§ **WHAT TO WORK ON**:
When you return the data, keep every word exact and include none of the images.

§ **EXERCISE DATA**:
★ ★ ★

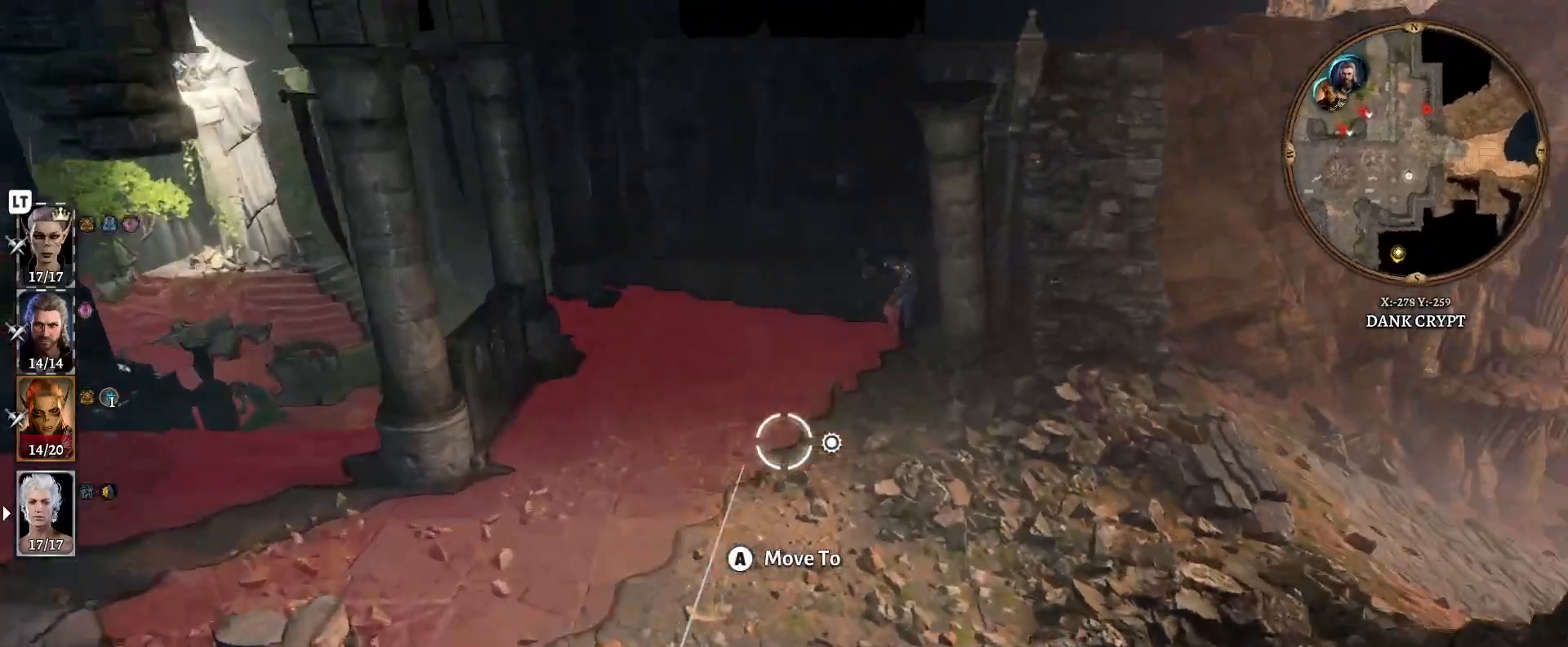
{"buttons": [], "left_stick": "up", "right_stick": "center", "events": [[33, "right_stick", "center"], [217, "left_stick", "up-left"], [333, "left_stick", "up"]]}
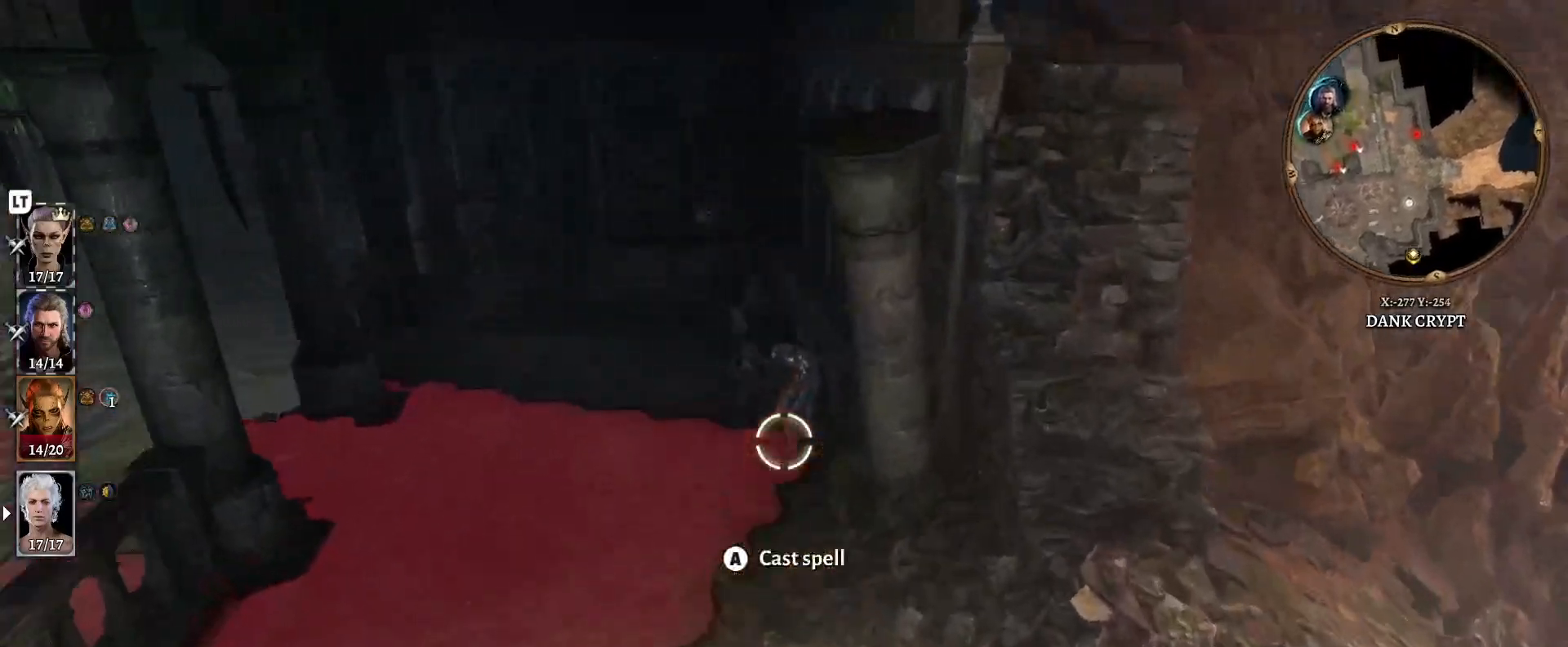
{"buttons": [], "left_stick": "center", "right_stick": "center", "events": [[83, "left_stick", "center"]]}
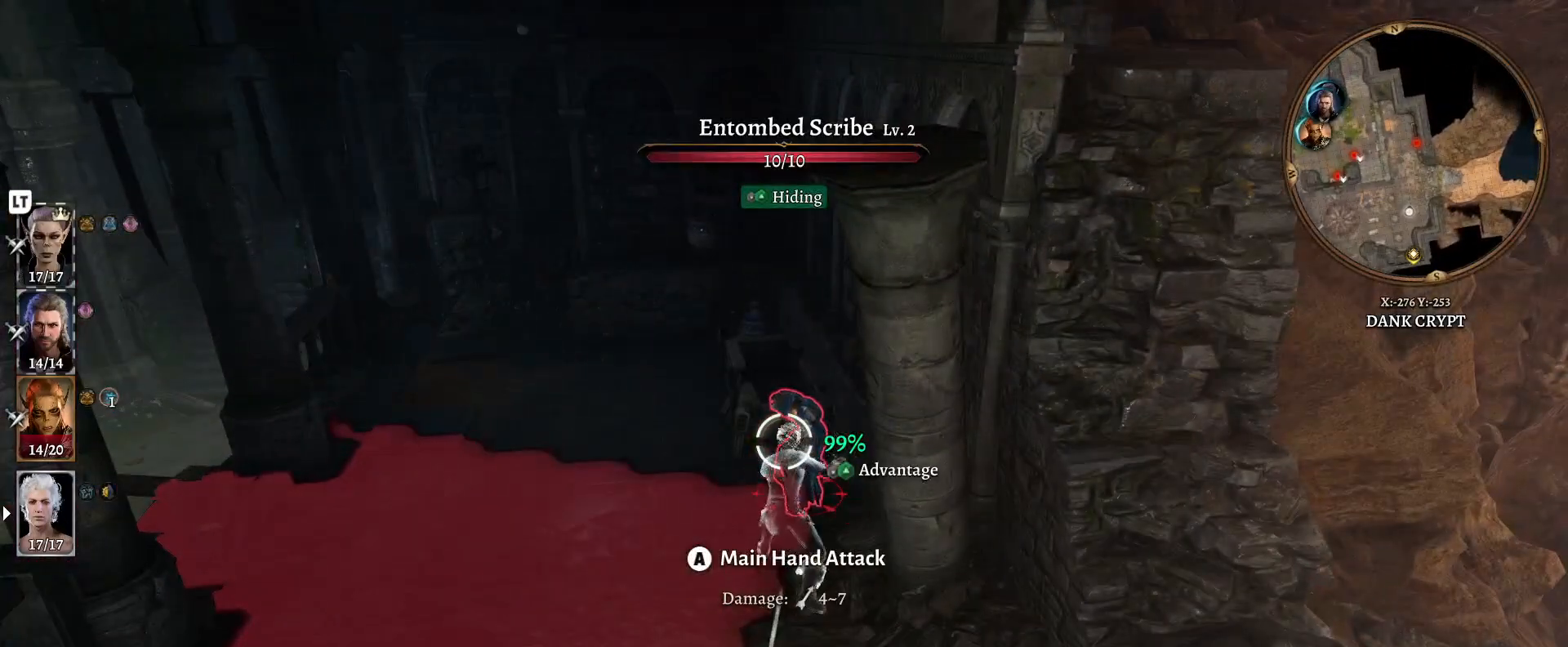
{"buttons": [], "left_stick": "down", "right_stick": "center", "events": [[150, "left_stick", "down"], [233, "right_stick", "left"], [483, "right_stick", "center"]]}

★ ★ ★

§ **EXERCISE OUTPUT**:
{"buttons": [], "left_stick": "up", "right_stick": "center", "events": [[33, "right_stick", "center"], [217, "left_stick", "up-left"], [333, "left_stick", "up"]]}
{"buttons": [], "left_stick": "center", "right_stick": "center", "events": [[83, "left_stick", "center"]]}
{"buttons": [], "left_stick": "down", "right_stick": "center", "events": [[150, "left_stick", "down"], [233, "right_stick", "left"], [483, "right_stick", "center"]]}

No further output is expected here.